* **Records shown**

━━━━

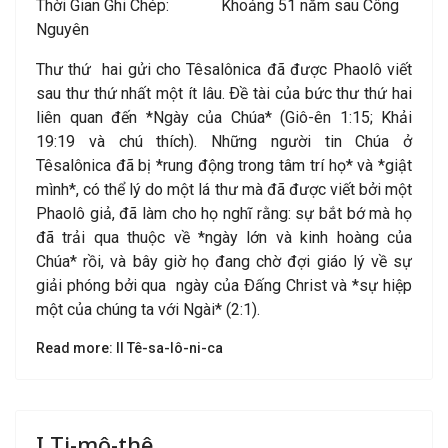
Thời Gian Ghi Chép: Khoảng 51 năm sau Công
Nguyên
Thư thứ hai gửi cho Têsalônica đã được Phaolô viết
sau thư thứ nhất một ít lâu. Ðề tài của bức thư thứ hai
liên quan đến *Ngày của Chúa* (Giô-ên 1:15; Khải
19:19 và chú thích). Những người tin Chúa ở
Têsalônica đã bị *rung động trong tâm trí họ* và *giật
mình*, có thể lý do một lá thư mà đã được viết bởi một
Phaolô giả, đã làm cho họ nghĩ rằng: sự bắt bớ mà họ
đã trải qua thuộc về *ngày lớn và kinh hoàng của
Chúa* rồi, và bây giờ họ đang chờ đợi giáo lý về sự
giải phóng bởi qua ngày của Ðấng Christ và *sự hiệp
một của chúng ta với Ngài* (2:1).
Read more: II Tê-sa-lô-ni-ca
I Ti-mô-thê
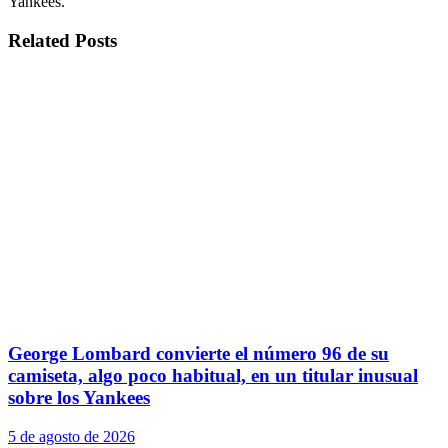
Yankees.
Related
Posts
George Lombard convierte el número 96 de su
camiseta, algo poco habitual, en un titular inusual
sobre los Yankees
5 de agosto de 2026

━━━━

* **Work request**
Please render the lines above as a numbered list, skipping any blank lines and leaving out the pictures.

* **Expected answer**
1. Thời Gian Ghi Chép: Khoảng 51 năm sau Công
2. Nguyên
3. Thư thứ hai gửi cho Têsalônica đã được Phaolô viết
4. sau thư thứ nhất một ít lâu. Ðề tài của bức thư thứ hai
5. liên quan đến *Ngày của Chúa* (Giô-ên 1:15; Khải
6. 19:19 và chú thích). Những người tin Chúa ở
7. Têsalônica đã bị *rung động trong tâm trí họ* và *giật
8. mình*, có thể lý do một lá thư mà đã được viết bởi một
9. Phaolô giả, đã làm cho họ nghĩ rằng: sự bắt bớ mà họ
10. đã trải qua thuộc về *ngày lớn và kinh hoàng của
11. Chúa* rồi, và bây giờ họ đang chờ đợi giáo lý về sự
12. giải phóng bởi qua ngày của Ðấng Christ và *sự hiệp
13. một của chúng ta với Ngài* (2:1).
14. Read more: II Tê-sa-lô-ni-ca
15. I Ti-mô-thê
16. Yankees.
17. Related
18. Posts
19. George Lombard convierte el número 96 de su
20. camiseta, algo poco habitual, en un titular inusual
21. sobre los Yankees
22. 5 de agosto de 2026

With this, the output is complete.